All law enforcement is already on high alert. And because there have been so many warnings, citizens really aren't sure what to think.
"They have issued a number of those so I don't know whether to be concerned or not," a citizen says.
"Almost like they're not as important as if they were issued less often," Nick Liberty says.
A local professor says those are common reactions, "All of us can only handle so much anxiety and stress and at a certain point we just say this is enough I just can't worry about it anymore," Ron Kraybill says.
This warning was based on an audio tape believed to be from bin Laden, also last night's execution, in Virginia, of a Pakistani man and finally an FBI bulletin warning of a strike with mass casualties.
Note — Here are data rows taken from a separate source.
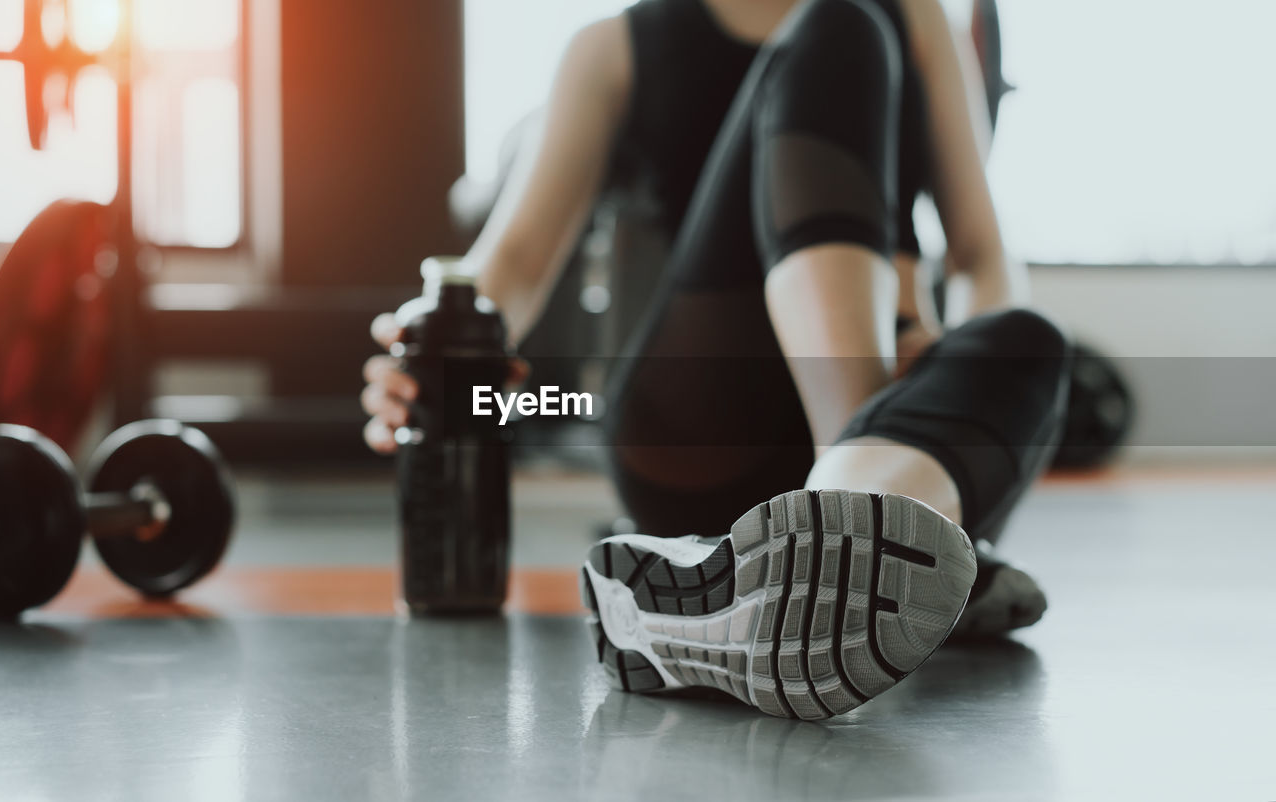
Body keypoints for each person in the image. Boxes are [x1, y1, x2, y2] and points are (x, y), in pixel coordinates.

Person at [362, 0, 1070, 720]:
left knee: (1023, 337)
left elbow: (981, 254)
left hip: (893, 397)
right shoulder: (612, 46)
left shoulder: (919, 16)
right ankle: (868, 533)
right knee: (841, 23)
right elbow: (510, 266)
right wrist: (424, 358)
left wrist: (946, 346)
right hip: (705, 426)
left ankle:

"I'd say this area makes me less worried, because I don't see Harrisonburg, Virginia as a threat," Liberty says.
"There's a lot of America out there, I'm not concerned," Cayce Powell says.
"Still terrorists want to look at where they can hit where you think you would never be hit before so therefore that puts the hair up on the back of my neck as to where we're weakest," Sheriff Don Farley says.
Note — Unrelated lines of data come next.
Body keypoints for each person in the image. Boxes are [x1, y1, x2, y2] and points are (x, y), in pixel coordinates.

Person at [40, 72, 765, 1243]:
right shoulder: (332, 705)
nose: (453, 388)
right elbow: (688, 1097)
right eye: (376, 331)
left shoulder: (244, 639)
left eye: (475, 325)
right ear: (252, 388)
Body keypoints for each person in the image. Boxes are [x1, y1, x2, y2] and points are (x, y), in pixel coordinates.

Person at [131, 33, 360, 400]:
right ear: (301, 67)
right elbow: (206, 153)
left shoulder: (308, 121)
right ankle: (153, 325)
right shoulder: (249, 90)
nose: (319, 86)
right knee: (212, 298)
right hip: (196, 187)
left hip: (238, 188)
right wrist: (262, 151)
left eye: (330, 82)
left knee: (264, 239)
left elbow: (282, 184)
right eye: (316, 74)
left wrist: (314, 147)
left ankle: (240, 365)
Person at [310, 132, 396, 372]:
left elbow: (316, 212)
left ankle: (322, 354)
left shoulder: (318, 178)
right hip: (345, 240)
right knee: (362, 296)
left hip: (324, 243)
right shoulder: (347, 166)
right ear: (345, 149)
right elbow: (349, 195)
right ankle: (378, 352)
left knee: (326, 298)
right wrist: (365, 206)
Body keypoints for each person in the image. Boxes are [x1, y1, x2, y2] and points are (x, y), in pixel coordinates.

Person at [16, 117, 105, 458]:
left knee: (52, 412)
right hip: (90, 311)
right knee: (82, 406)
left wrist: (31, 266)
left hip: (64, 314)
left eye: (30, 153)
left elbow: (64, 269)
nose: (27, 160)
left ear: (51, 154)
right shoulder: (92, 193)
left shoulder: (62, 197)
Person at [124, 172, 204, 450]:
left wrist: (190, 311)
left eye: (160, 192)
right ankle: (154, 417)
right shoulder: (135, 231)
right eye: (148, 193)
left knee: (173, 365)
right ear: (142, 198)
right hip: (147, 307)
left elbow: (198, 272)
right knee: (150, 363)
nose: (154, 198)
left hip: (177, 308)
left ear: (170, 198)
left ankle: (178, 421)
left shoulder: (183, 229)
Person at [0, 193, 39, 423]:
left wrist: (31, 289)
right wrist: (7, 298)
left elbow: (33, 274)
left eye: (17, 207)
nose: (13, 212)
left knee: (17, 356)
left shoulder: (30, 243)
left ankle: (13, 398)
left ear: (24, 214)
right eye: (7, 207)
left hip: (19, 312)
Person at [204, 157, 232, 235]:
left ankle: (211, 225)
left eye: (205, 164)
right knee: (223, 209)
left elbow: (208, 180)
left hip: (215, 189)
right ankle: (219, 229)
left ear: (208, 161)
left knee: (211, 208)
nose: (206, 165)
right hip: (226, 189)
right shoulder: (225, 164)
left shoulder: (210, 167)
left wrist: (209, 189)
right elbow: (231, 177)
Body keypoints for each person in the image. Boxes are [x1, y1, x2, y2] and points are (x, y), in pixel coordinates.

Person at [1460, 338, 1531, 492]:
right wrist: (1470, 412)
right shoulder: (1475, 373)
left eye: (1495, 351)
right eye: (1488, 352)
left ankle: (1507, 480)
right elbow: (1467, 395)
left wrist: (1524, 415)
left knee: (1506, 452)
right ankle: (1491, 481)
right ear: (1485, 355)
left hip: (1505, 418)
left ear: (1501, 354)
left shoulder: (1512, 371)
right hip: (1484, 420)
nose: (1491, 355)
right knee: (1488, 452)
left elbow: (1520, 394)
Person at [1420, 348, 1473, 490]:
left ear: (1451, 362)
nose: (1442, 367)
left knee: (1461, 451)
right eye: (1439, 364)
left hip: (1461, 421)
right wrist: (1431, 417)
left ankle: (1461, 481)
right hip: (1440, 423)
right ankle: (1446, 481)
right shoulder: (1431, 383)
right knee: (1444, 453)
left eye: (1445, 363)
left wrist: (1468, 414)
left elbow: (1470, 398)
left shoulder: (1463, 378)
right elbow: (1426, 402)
Which could be Interstate 81.
"It's a direct threat from North to South on the eastern side of our country," Sheriff Farley says.
But, Kraybill says there's more to fighting terrorism than security.
"We need to get beyond just throwing up more bars up on the doors-we need to start asking why are these people attacking us," Kraybill says.
He says be diligent, work together to notice danger, and recognize there are limits to security, finally, that risk is a reality.
"Everytime I get in my car I know there's danger, so I don't need to be reminded constantly it's dangerous, however if there's a collision straight ahead of me I do want to know that," Kraybill says.
The White House is leaving the national alert status at "yellow.” That's because the threat's not specific.